[Rd] Best style to organize code, namespaces

Tue Feb 23 04:05:10 CET 2010

On 22/02/2010 9:49 PM, Ben wrote:
> Hi all,
> 
> I'm hoping someone could tell me what best practices are as far as
> keeping programs organized in R.  In most languages, I like to keep
> things organized by writing small functions.  So, suppose I want to
> write a function that would require helper functions or would just be
> too big to write in one piece.  Below are three ways to do this:
> 
> 
> ################### Style 1 (C-style) ###############
> Foo <- function(x) {
>   ....
> }
> Foo.subf <- function(x, blah) {
>   ....
> }
> Foo.subg <- function(x, bar) {
>   ....
> }
> 
> ################### Style 2 (Lispish?) ##############
> Foo <- function(x) {
>   Subf <- function(blah) {
>     ....
>   }
>   Subg <- function(bar) {
>     ....
>   }
>   ....
> }
> 
> ################### Object-Oriented #################
> Foo <- function(x) {
>   Subf <- function(blah) {
>     ....
>   }
>   Subg <- function(bar) {
>     ....
>   }
>   Main <- function() {
>     ....
>   }
>   return(list(subf=subf, subg=subg, foo=foo))
> }
> ################### End examples ####################
> 
> Which of these ways is best?  Style 2 seems at first to be the most
> natural in R, but I found there are some major drawbacks.  First, it
> is hard to debug.  For instance, if I want to debug Subf, I need to
> first "debug(Foo)" and then while Foo is debugging, type
> "debug(Subf)".  

You can use setBreakpoint to set a breakpoint in the nested functions, 
and it will exist in all invocations of Foo (which each create new 
instances of the nested functions).  debug() is not the only debugging tool.
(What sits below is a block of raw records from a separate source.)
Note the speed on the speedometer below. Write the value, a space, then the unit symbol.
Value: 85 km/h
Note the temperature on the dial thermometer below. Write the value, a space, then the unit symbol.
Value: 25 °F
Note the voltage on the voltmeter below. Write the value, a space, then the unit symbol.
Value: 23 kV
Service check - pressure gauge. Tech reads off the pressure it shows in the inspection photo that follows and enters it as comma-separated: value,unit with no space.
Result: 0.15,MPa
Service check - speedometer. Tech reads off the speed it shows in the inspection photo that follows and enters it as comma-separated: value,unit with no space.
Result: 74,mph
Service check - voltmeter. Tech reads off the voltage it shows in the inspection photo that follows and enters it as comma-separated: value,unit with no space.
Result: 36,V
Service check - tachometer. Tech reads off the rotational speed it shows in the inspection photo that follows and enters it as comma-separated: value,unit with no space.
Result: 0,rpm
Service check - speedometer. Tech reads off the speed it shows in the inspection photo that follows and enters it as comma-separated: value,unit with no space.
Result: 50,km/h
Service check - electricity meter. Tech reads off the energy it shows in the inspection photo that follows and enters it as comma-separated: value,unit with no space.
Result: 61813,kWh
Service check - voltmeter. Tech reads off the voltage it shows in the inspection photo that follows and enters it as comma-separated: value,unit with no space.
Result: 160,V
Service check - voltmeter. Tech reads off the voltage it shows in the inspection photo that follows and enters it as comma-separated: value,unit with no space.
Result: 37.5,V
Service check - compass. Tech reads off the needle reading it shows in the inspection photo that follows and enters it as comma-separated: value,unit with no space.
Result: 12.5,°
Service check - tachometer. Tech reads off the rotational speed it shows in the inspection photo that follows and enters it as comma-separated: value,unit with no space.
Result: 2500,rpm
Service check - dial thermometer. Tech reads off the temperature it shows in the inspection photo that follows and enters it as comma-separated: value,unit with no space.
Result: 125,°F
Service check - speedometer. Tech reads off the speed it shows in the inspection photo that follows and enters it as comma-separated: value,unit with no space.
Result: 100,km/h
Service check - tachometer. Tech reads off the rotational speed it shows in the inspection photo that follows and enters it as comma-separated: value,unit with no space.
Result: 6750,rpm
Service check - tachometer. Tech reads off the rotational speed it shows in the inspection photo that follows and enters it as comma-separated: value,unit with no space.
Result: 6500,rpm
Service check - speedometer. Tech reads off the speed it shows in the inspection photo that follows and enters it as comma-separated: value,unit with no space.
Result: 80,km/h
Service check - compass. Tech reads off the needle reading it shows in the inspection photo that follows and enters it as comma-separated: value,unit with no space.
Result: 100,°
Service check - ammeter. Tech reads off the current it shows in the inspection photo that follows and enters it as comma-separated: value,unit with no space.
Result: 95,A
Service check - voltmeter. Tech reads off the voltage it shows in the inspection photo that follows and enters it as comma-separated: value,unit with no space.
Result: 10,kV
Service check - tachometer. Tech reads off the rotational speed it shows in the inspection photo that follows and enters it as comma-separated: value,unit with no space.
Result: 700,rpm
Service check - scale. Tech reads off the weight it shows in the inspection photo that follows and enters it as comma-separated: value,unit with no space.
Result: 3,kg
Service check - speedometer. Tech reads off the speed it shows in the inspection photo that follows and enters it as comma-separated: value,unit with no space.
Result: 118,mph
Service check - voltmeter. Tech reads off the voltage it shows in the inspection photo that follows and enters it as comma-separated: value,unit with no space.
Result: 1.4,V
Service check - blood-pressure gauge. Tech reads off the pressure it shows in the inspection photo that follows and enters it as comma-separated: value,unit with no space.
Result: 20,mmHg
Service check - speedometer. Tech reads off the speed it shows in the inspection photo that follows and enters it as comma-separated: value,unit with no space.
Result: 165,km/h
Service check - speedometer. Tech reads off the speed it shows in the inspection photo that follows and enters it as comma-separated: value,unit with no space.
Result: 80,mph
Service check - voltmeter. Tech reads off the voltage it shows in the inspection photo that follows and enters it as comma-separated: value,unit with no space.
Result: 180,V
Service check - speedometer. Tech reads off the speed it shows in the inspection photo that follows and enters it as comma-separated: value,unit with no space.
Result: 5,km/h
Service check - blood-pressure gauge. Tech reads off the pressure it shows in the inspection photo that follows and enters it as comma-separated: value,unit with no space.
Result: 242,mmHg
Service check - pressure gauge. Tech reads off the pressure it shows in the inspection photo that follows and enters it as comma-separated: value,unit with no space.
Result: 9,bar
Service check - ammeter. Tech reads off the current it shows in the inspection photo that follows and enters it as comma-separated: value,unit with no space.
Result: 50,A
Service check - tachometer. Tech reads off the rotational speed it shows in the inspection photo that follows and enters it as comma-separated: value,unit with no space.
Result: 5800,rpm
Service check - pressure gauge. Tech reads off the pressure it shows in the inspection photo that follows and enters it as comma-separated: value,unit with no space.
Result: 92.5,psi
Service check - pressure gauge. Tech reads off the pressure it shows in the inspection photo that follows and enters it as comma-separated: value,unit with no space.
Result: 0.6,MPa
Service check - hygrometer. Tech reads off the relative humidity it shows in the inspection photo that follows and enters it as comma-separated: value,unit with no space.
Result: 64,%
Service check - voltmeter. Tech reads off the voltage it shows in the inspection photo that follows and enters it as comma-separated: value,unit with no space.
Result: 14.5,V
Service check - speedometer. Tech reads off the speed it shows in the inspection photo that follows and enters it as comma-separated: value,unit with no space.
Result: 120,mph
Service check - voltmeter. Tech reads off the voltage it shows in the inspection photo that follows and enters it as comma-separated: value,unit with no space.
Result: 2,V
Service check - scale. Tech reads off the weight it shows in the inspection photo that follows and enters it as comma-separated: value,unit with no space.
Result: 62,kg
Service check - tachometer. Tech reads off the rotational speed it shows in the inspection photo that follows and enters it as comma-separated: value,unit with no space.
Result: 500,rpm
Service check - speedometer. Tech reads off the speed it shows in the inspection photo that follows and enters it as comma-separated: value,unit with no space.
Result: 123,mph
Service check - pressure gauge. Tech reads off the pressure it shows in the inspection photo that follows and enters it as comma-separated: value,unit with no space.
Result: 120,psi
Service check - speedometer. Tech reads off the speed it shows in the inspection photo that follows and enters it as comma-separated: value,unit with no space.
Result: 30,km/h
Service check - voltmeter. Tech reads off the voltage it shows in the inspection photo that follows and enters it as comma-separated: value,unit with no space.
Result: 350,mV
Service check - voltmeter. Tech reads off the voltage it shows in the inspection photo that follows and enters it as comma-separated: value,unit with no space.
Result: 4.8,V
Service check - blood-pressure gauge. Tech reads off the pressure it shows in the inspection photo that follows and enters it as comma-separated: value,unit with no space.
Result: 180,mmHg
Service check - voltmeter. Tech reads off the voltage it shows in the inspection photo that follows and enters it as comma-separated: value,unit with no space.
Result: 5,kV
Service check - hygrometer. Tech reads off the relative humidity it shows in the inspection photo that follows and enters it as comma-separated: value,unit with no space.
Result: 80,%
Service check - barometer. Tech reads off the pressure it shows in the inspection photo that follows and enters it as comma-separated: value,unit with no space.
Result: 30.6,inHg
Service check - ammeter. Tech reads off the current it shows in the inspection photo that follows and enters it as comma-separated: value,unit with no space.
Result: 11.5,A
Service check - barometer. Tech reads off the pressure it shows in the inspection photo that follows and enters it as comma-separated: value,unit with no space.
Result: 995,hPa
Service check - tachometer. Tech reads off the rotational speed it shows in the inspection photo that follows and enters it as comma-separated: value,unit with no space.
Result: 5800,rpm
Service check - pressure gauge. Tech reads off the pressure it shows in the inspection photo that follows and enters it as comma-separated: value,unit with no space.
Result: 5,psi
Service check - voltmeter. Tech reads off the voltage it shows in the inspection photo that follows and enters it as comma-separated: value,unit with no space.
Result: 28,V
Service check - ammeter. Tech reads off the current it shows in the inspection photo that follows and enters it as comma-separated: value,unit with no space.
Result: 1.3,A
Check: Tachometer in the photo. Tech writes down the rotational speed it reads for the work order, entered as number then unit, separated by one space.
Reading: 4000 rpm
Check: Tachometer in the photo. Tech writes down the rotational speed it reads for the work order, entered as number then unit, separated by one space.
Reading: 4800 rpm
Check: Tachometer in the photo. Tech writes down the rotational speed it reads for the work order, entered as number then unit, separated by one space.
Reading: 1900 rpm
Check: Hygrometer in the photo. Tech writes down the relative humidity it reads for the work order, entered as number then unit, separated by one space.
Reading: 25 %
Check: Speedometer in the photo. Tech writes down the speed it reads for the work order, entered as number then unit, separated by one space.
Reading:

Another big limitation is that I can't write
> test-cases (e.g. using RUnit) for Subf and Subg because they aren't
> visible in any way at the global level.
> 
> For these reasons, style 1 seems to be better than style 2, if less
> elegant.  However, style 1 can get awkward because any parameters
> passed to the main function are not visible to the others.  In the
> above case, the value of "x" must be passed to Foo.subf and Foo.subg
> explicitly.  Also there is no enforcement of code isolation
> (i.e. anyone can call Foo.subf).
> 
> Style 3 is more explicitly object oriented.  It has the advantage of
> style 2 in that you don't need to pass x around, and the advantage of
> style 1 in that you can still write tests and easily debug the
> subfunctions.  However to actually call the main function you have to
> type "Foo(x)$Main()" instead of "Foo(x)", or else write a wrapper
> function for this.  Either way there is more typing.
> 
> So anyway, what is the best way to handle this?  R does not seem to
> have a good way of managing namespaces or avoiding collisions, like a
> module system or explicit object-orientation. 

Packages are self-contained modules.  You don't get collisions between 
names of locals between packages, and if they export the same name, 
other packages can explicitly select which export to use.

  How should we get
> around this limitation?  I've looked at sample R code in the
> distribution and elsewhere, but so far it's been pretty
> disappointing---most people seem to write very long, hard to
> understand functions.

I would normally use a mixture of styles 1 and 2.  Use style 2 for 
functions that really do need access to Foo locals, and use style 1 for 
self-contained functions.

Duncan Murdoch